Does Period Blood Have Stem Cells? A Surprising Discovery

Menstrual blood has long been considered a biological waste product, but recent research suggests it holds unexpected medical potential. Scientists have discovered that menstrual fluid contains cells with regenerative properties, sparking interest in their possible applications in medicine and tissue engineering.

This discovery challenges previous assumptions about menstrual discharge and opens new avenues for scientific exploration.

Composition of Menstrual Discharge

Menstrual discharge is a complex biological fluid composed of more than just blood. It includes endometrial tissue, cervical mucus, vaginal secretions, and immune cells, making it distinct from venous blood. The endometrial lining, which sheds during menstruation, contains epithelial cells, stromal cells, and extracellular matrix proteins, contributing to the fluid’s texture and consistency.

Unlike blood from a wound, menstrual fluid has a lower concentration of clotting factors such as fibrinogen, which explains its typically more fluid consistency. The presence of anticoagulants like plasmin prevents excessive clot formation, allowing for a smoother expulsion of the uterine lining. Additionally, menstrual discharge contains proteins, enzymes, and signaling molecules that facilitate the breakdown and removal of endometrial tissue.

Hormonal fluctuations regulate menstrual fluid composition. As progesterone levels drop, the spiral arteries supplying the endometrium constrict, leading to tissue breakdown and cellular debris release. This process also introduces inflammatory mediators that support tissue remodeling and repair.

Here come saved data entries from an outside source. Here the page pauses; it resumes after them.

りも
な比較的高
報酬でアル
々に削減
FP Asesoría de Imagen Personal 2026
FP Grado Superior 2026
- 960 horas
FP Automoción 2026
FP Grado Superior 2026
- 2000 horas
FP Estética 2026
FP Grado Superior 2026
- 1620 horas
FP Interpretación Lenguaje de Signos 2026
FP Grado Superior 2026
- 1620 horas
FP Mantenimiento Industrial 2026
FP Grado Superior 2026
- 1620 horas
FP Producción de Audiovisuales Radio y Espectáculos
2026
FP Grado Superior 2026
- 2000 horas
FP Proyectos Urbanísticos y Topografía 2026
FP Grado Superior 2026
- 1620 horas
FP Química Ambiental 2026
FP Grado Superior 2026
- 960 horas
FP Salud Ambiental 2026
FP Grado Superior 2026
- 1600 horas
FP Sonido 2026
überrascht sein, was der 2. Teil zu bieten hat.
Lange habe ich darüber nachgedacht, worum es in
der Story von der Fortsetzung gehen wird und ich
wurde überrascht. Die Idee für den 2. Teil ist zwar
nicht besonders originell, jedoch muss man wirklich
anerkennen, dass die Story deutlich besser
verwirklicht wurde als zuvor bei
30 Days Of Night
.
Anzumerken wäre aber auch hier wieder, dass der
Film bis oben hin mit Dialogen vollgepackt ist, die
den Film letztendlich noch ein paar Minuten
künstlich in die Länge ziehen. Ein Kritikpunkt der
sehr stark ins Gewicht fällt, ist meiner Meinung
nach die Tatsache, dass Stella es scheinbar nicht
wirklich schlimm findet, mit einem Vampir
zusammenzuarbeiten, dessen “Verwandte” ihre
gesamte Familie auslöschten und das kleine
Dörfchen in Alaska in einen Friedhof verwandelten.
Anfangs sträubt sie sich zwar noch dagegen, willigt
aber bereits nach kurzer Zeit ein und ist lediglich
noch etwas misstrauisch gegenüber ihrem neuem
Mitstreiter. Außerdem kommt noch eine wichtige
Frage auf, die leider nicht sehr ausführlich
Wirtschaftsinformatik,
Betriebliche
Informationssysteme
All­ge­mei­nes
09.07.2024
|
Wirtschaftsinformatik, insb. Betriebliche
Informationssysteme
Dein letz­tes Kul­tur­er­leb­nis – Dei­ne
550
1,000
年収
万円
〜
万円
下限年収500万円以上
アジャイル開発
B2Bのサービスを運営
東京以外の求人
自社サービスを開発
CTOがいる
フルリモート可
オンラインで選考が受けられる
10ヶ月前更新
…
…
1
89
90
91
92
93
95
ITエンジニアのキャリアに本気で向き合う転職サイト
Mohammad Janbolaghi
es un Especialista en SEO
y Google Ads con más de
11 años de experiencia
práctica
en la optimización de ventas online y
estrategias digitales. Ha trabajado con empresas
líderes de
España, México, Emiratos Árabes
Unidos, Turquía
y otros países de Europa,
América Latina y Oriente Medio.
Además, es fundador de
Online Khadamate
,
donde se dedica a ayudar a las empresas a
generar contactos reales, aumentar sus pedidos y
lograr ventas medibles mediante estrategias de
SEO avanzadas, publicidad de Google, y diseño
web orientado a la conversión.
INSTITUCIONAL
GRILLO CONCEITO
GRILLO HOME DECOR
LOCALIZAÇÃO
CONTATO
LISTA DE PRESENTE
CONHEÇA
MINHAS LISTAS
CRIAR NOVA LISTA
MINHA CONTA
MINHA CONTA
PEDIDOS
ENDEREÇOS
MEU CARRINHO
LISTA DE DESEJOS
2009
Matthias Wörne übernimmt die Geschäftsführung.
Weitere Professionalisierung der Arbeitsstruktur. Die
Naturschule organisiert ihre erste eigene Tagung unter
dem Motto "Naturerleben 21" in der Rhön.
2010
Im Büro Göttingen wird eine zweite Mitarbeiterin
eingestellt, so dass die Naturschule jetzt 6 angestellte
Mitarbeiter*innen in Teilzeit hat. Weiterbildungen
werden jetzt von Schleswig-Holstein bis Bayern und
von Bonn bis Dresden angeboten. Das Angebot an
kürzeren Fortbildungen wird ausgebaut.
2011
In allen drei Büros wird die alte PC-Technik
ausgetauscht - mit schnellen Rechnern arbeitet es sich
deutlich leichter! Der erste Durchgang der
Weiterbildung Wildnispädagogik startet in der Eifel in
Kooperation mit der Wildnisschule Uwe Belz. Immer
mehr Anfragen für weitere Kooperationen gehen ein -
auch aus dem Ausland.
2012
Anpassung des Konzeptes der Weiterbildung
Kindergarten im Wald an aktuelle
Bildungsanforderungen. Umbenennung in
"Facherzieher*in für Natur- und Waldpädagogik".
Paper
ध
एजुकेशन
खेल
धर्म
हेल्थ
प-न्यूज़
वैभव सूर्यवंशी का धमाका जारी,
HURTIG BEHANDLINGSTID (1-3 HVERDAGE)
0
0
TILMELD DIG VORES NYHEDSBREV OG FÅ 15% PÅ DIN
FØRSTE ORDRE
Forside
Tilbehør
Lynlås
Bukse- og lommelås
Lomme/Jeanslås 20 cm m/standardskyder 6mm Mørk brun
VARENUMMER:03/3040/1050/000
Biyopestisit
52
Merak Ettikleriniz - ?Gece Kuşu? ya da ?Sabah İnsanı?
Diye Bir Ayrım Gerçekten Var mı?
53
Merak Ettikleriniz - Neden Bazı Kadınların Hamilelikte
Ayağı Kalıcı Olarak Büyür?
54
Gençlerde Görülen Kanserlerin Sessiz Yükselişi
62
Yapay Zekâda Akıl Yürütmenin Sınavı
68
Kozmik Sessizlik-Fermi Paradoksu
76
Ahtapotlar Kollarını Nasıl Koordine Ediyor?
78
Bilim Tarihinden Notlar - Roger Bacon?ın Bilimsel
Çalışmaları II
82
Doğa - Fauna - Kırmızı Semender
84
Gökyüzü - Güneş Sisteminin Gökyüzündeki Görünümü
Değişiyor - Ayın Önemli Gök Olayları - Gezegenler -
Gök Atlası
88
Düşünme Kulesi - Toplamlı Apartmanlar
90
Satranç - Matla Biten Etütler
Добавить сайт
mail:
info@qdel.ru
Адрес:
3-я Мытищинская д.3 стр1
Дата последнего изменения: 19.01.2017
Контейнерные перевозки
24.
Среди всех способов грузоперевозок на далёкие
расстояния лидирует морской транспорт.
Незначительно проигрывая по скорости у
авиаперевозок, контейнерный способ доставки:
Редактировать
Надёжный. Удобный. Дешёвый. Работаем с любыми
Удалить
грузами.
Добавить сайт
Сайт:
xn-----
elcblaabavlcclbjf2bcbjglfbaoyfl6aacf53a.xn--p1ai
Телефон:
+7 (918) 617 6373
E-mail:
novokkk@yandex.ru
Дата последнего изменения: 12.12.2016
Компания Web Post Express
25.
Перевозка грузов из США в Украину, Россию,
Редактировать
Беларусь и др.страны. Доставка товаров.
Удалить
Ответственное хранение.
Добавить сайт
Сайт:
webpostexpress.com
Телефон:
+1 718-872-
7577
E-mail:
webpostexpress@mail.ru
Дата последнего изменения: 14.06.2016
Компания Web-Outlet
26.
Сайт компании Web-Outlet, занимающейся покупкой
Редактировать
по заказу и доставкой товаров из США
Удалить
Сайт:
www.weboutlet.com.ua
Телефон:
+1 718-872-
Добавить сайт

Presence of Progenitor Cells

Menstrual blood has drawn scientific interest due to the presence of progenitor cells with regenerative potential. These endometrial stem-like cells, known as menstrual-derived mesenchymal stromal cells (MenSCs), originate from the endometrial lining and share properties with mesenchymal stem cells (MSCs) found in bone marrow and adipose tissue. Unlike traditional MSCs, MenSCs are more accessible and can be collected non-invasively, making them a promising candidate for regenerative medicine.

Studies have shown that MenSCs can differentiate into various cell types, including osteogenic, chondrogenic, adipogenic, and neurogenic lineages. Research published in Stem Cell Research & Therapy found that MenSCs exhibit high proliferative capacity and express key stem cell markers such as CD90, CD105, and CD73 while lacking hematopoietic markers like CD34 and CD45. This profile aligns with mesenchymal stromal cell characteristics, reinforcing their therapeutic potential.

Beyond differentiation, MenSCs secrete bioactive molecules that promote tissue repair and immune modulation. Their secretome includes growth factors, cytokines, and extracellular vesicles that enhance angiogenesis, reduce fibrosis, and regulate inflammation. Research in Frontiers in Cell and Developmental Biology highlighted that MenSC-derived exosomes improve wound healing by stimulating fibroblast migration and collagen deposition, underscoring their regenerative capabilities. These properties have led to investigations into their use for treating ischemic stroke, myocardial infarction, and degenerative diseases.

Processes of Isolation and Identification

Collecting and processing menstrual-derived progenitor cells require precise methodologies to ensure viability and purity. Menstrual fluid is typically obtained using sterile menstrual cups or soft collection devices, which minimize contamination and preserve cellular integrity. Once collected, the sample undergoes immediate processing to prevent degradation. Centrifugation separates cellular components from plasma, isolating the stromal cell-rich fraction. Enzymatic digestion with collagenase or trypsin further breaks down endometrial tissue, releasing progenitor cells into suspension.

After isolation, these cells are cultured under controlled conditions to assess growth potential and stability. Standard culture media supplemented with fetal bovine serum or platelet lysate support expansion while maintaining stem-like properties. Researchers monitor cell morphology and adherence characteristics, as menstrual-derived stromal cells exhibit a fibroblast-like appearance similar to mesenchymal stem cells from other sources. Colony-forming unit assays quantify their proliferative capacity.

Flow cytometry confirms cell identity by analyzing surface marker expression. Menstrual-derived progenitor cells typically express mesenchymal markers such as CD73, CD90, and CD105 while lacking hematopoietic markers like CD34 and CD45. This immunophenotypic profile aligns with mesenchymal stromal cell criteria established by the International Society for Cell & Gene Therapy (ISCT). Differentiation assays further validate multipotency, with cells induced into osteogenic, adipogenic, or chondrogenic lineages and assessed for lineage-specific staining and gene expression.